## About this exercise
As the answer, give exactly the lines of the records below from the one with "Figure 2. Spine" through the one with "Figure 2. Coronal", ends included and pictures left out.

## Data to use
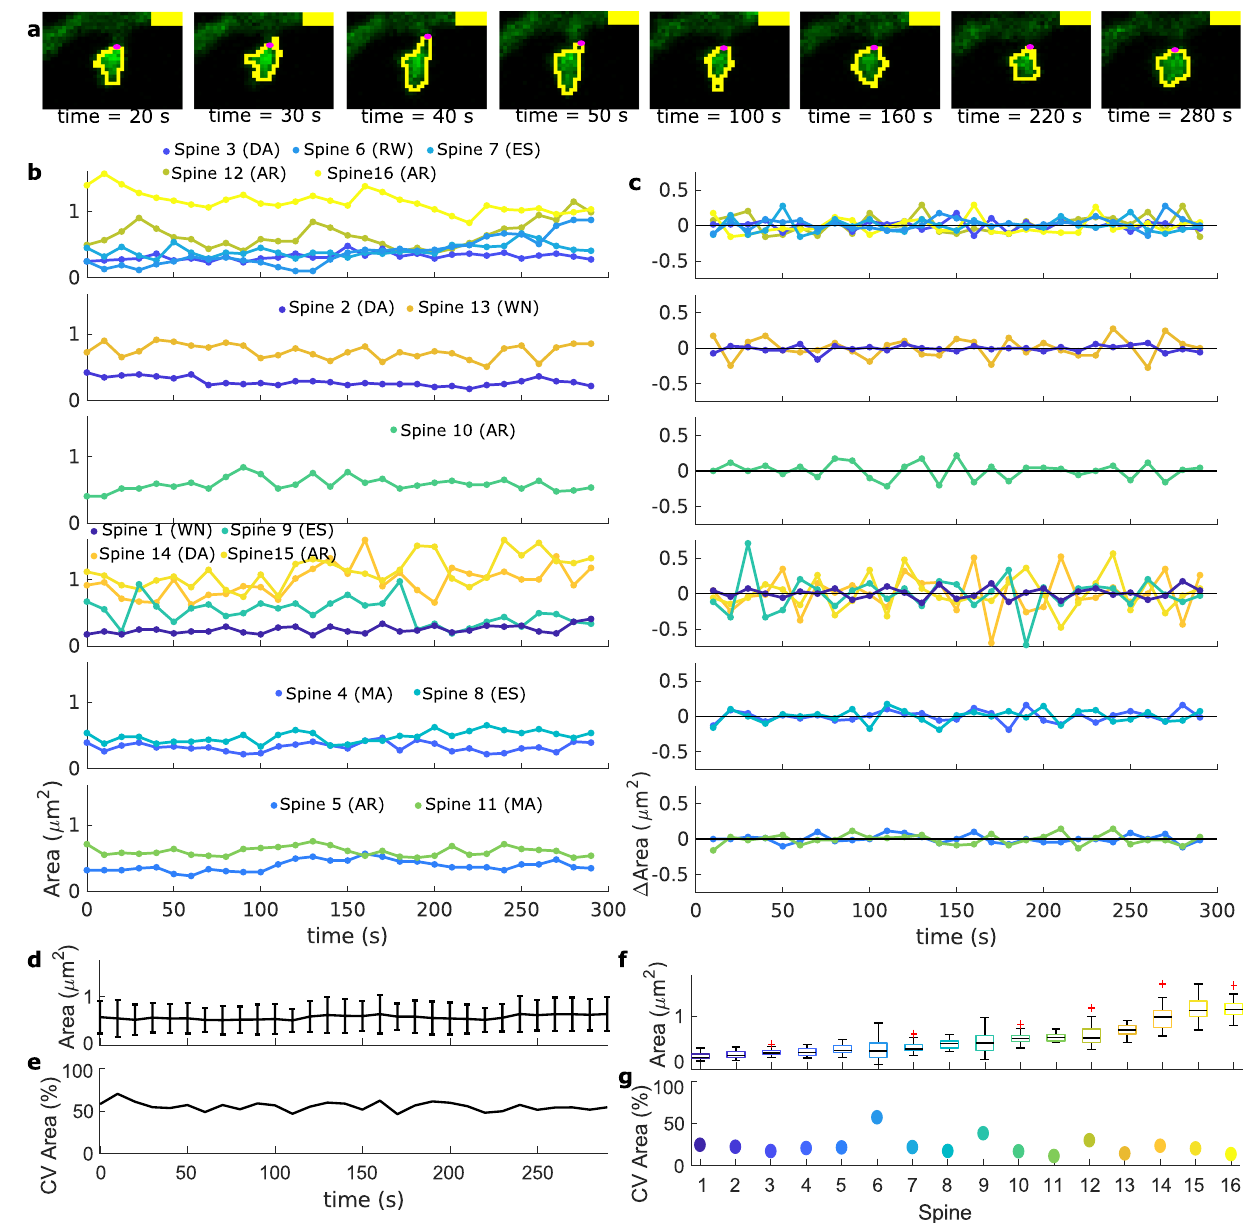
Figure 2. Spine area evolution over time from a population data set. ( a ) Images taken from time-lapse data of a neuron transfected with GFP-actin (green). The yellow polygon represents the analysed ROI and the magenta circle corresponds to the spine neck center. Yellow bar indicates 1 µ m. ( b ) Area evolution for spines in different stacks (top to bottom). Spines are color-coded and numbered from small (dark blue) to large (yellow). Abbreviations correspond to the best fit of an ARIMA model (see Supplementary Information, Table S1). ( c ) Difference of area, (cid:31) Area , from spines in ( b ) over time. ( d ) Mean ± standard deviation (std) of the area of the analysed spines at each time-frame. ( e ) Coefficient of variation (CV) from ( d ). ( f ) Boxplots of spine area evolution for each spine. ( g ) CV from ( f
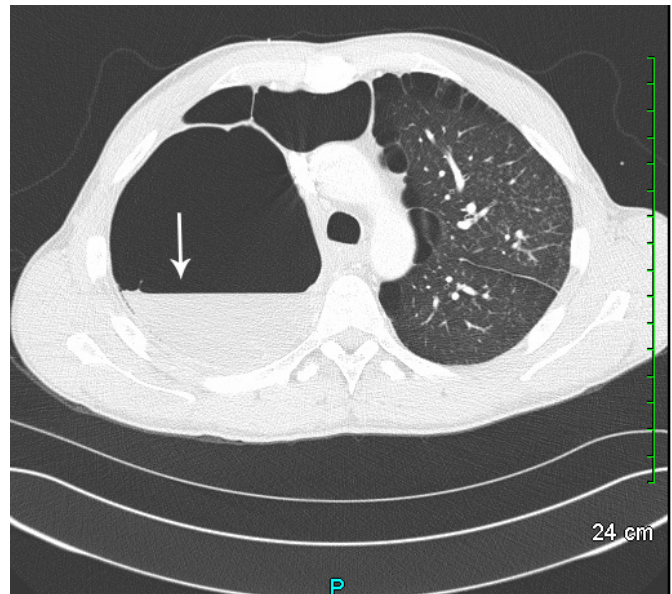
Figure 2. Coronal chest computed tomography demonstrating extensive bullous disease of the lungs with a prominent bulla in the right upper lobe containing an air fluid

--

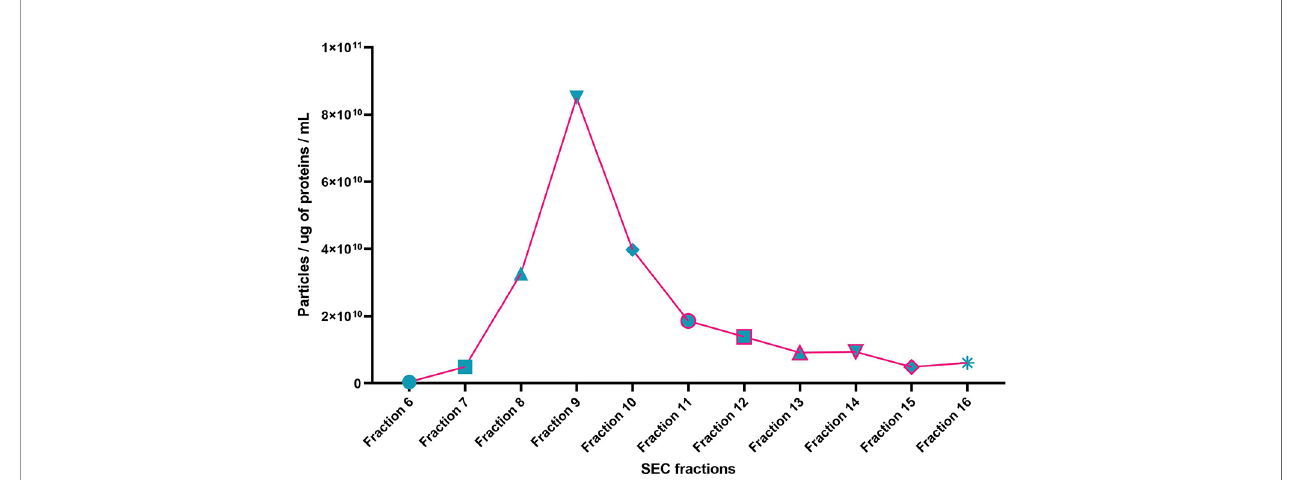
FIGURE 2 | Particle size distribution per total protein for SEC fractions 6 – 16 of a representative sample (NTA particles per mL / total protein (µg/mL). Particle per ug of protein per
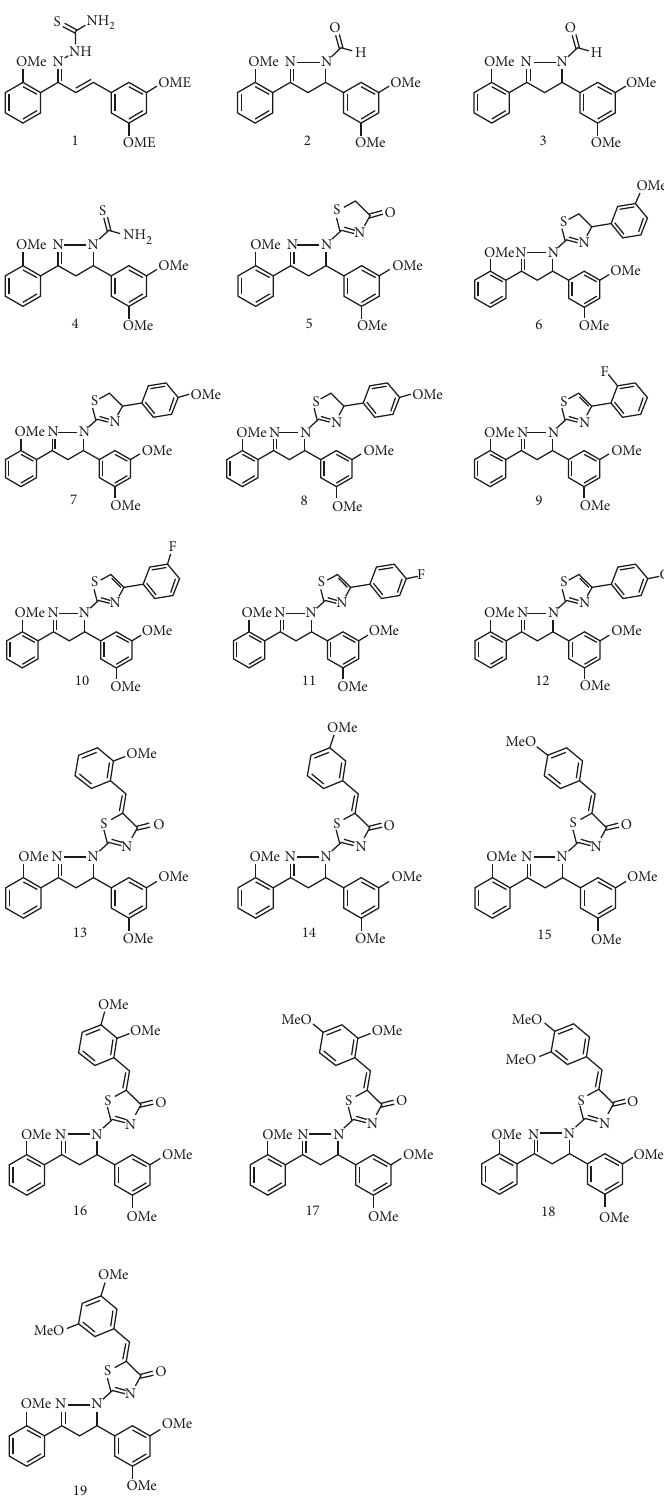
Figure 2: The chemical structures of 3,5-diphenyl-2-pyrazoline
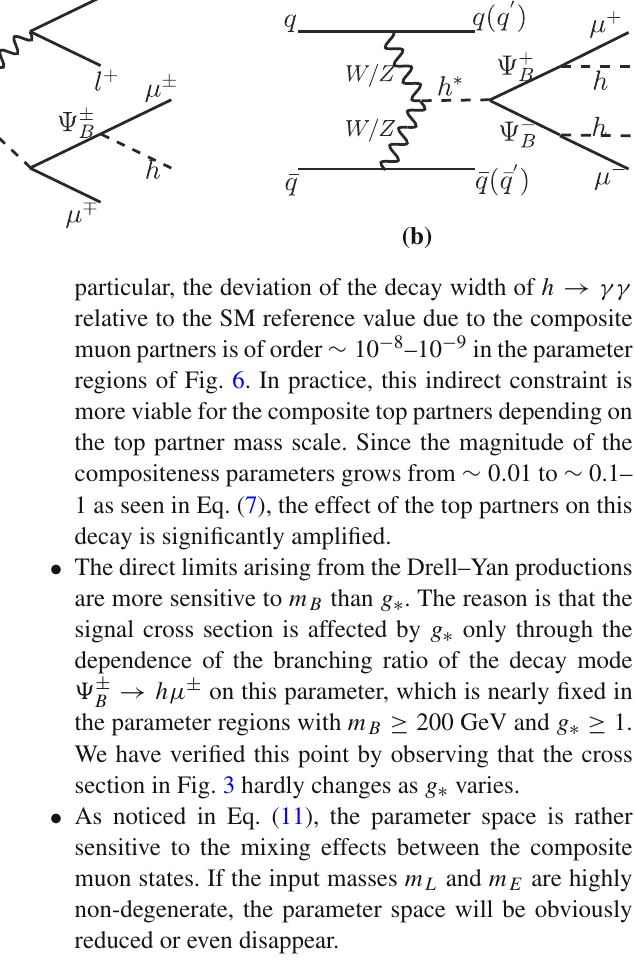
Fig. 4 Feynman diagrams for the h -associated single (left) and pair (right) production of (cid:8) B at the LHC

## Written answer
Figure 2. Spine area evolution over time from a population data set. ( a ) Images taken from time-lapse data of a neuron transfected with GFP-actin (green). The yellow polygon represents the analysed ROI and the magenta circle corresponds to the spine neck center. Yellow bar indicates 1 µ m. ( b ) Area evolution for spines in different stacks (top to bottom). Spines are color-coded and numbered from small (dark blue) to large (yellow). Abbreviations correspond to the best fit of an ARIMA model (see Supplementary Information, Table S1). ( c ) Difference of area, (cid:31) Area , from spines in ( b ) over time. ( d ) Mean ± standard deviation (std) of the area of the analysed spines at each time-frame. ( e ) Coefficient of variation (CV) from ( d ). ( f ) Boxplots of spine area evolution for each spine. ( g ) CV from ( f
Figure 2. Coronal chest computed tomography demonstrating extensive bullous disease of the lungs with a prominent bulla in the right upper lobe containing an air fluid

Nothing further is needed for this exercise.